Céline está loca por Cristo, su amor la consume y necesita estar con él. Es una joven indescifrable, perdida en el tiempo, acurrucada entre su enorme dulzura y una temible calma. Su presencia carnal invade la pantalla y sus grandes ojos azules conmueven desde el primer plano. Bruno Dumont impone un personaje que contradice los esquemas habituales de representación. La serenidad y el equilibrio de una puesta en escena que deja margen para las improvisaciones, marcan el extraño trayecto de la protagonista desde el momento en que es expulsada del convento por sus excesivas mortificaciones. Céline deambula por los suburbios parisinos en busca de un camino donde perderse. La película avanza por un terreno cenagoso en el que la pureza parece una broma siniestra. El director maneja la sustracción y la elipsis, mantiene una distancia justa y construye el equilibrio necesario para filmar la furia mística con la misma intensidad que exprime la radiante protagonista y con el mismo deseo de ser poseído por lo invisible.
Céline hipnotiza al espectador y en el mismo plano seduce a Yassine, un joven árabe que desde ese instante sigue sus cavilaciones con una asombrosa paciencia. La temprana escena en la que ambos se conocen constituye una prueba clara de que el director de Flandres ha decidido bajar las armas y sacarse el lastre de sus habituales excesos. En un café de la periferia, Céline se deja abordar por Yassine y sus amigos, acepta todas sus propuestas con una bella mezcla de ingenuidad y disposición serena, y nos recuerda por un rato al gran Eric Rohmer. Conociendo los trabajos previos del director podíamos temer las salidas más atroces, pero Dumont nos transmite la confianza de la joven y sabemos que no le va a pasar nada que atente contra su integridad física y su dignidad.

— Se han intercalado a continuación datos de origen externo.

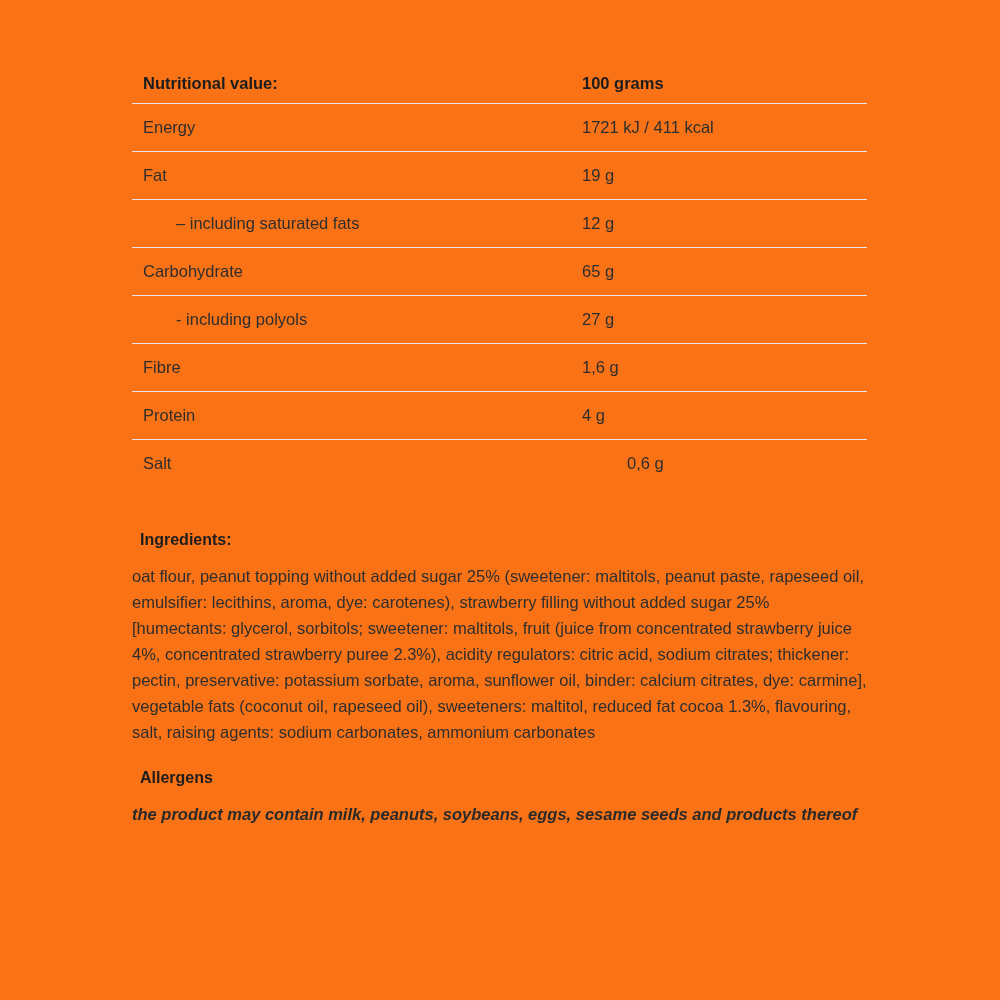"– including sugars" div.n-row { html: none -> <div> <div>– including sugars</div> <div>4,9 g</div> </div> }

Entre la hermosa estudiante de teología y el joven árabe se instala un diálogo respetuoso y apaciguado, casi inédito. Si bien todavía hay lugar para alguna escena de impacto cruda y violenta, la película exhibe un menor determinismo en el desarrollo de los planos, y líneas de diálogo abundantes e imprevisibles. Bruno Dumont ha sido desde siempre un formidable director de actores no profesionales, pero en esta ocasión les suelta las riendas y se atreve incluso con pasos de comedia, como en la escena en la que Celine invita a cenar a Yassine en la suntuosa residencia donde vive con sus padres, un diplomático que pasa como una ráfaga por el salón mientras su señora se aburre soberanamente. La molestia evidente del huidizo Yassine Salim converge de manera magistral con un personaje incapaz de mirar a Celine a los ojos, por una mezcla de pudor instintivo y educación religiosa; y Julie Sokolowski encarna su rol, como en toda la película, con un candor y una determinación sorprendentes.
La mirada es un elemento crucial que hace avanzar la trama. A Céline le molesta estar sometida a la mirada de los chicos y Yassine roba la moto de un burgués que lo había mirado mal, para tomar las calles de Paris por asalto con un movimiento tan torpe como emocionante. Dumont ofrece un trabajo estético riguroso y fascinante que interroga de modo sutil y con pertinencia el mundo actual, sin juzgar a ningún personaje y sin necesidad de explicar sus conductas. Las escenas en los barrios pobres están exentas de toda sociología barata y son el mejor ejemplo de una puesta en escena amable pero sin complejos, con un erotismo menos frontal y mucho más inquietante.